RECORDS PROVIDED
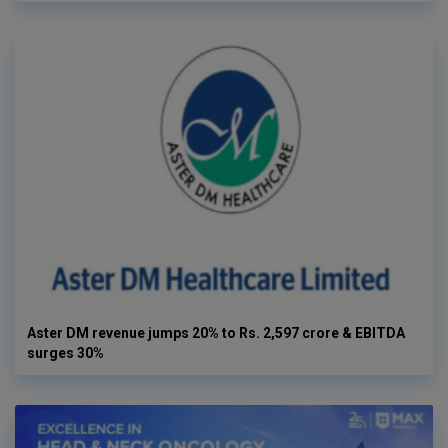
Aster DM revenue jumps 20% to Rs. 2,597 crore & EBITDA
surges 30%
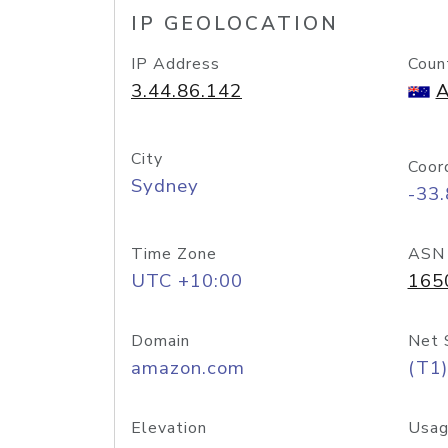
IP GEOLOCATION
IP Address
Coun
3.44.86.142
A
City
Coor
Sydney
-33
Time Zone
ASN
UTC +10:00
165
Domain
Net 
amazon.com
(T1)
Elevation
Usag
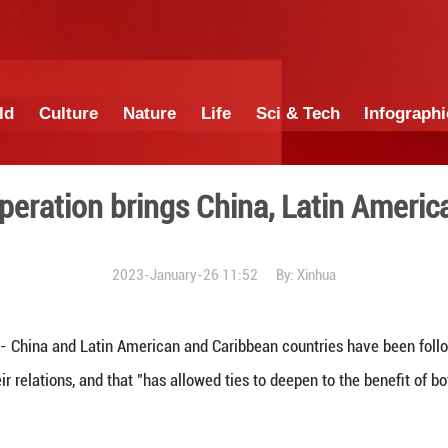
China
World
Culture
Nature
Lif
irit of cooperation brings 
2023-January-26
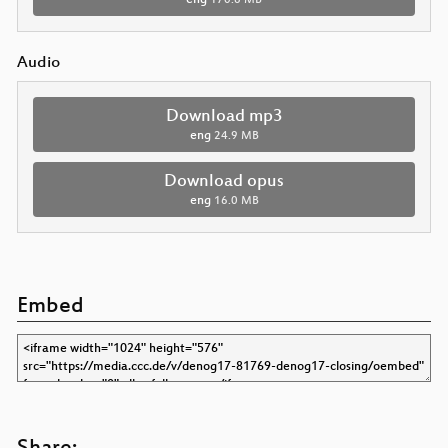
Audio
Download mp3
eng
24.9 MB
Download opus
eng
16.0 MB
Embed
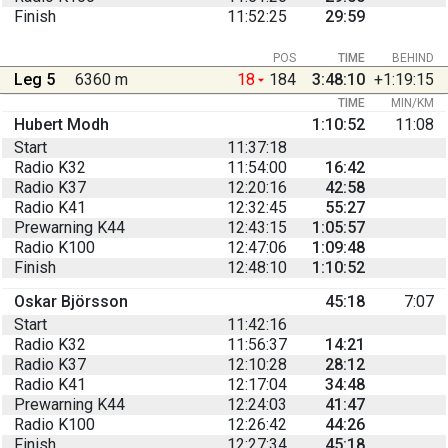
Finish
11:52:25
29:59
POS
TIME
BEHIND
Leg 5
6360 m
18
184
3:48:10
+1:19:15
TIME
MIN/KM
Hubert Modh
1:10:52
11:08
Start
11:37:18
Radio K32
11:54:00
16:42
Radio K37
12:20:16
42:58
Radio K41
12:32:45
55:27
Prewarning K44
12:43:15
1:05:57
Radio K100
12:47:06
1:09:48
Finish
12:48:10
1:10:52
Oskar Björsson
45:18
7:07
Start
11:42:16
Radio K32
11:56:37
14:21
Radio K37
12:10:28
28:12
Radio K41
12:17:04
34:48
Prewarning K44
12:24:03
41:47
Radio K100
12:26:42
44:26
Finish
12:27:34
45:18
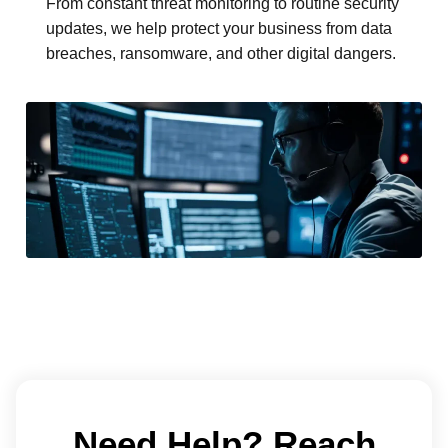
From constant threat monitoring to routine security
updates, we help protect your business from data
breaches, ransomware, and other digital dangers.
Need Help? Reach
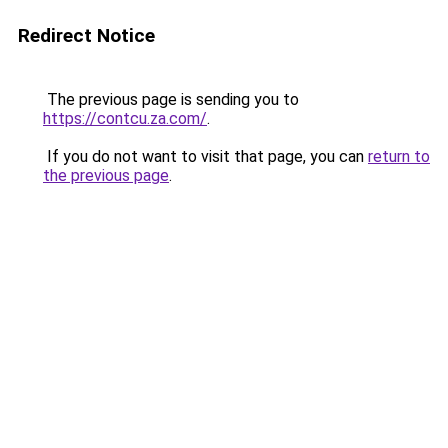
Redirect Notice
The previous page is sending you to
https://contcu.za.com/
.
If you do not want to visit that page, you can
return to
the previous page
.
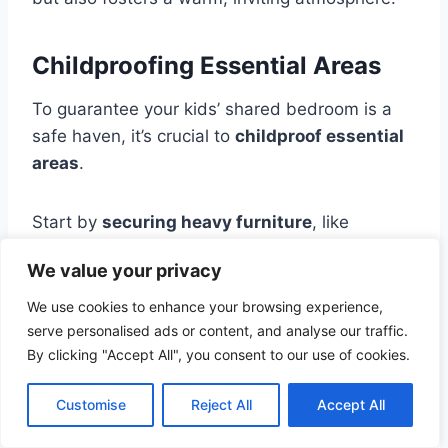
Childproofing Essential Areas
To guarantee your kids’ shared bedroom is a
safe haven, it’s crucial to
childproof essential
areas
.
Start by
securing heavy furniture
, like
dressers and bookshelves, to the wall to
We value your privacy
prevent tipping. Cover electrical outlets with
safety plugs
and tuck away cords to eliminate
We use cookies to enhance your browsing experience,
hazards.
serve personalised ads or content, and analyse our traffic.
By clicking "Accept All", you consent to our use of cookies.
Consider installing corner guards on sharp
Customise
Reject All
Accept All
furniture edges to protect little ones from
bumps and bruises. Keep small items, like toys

TASK DESCRIPTION
Tally the lines of the records above that contain the string "Accept", treating uppercase and lowercase as different, and reply with only the number.

ANSWER TO THE EXERCISE
2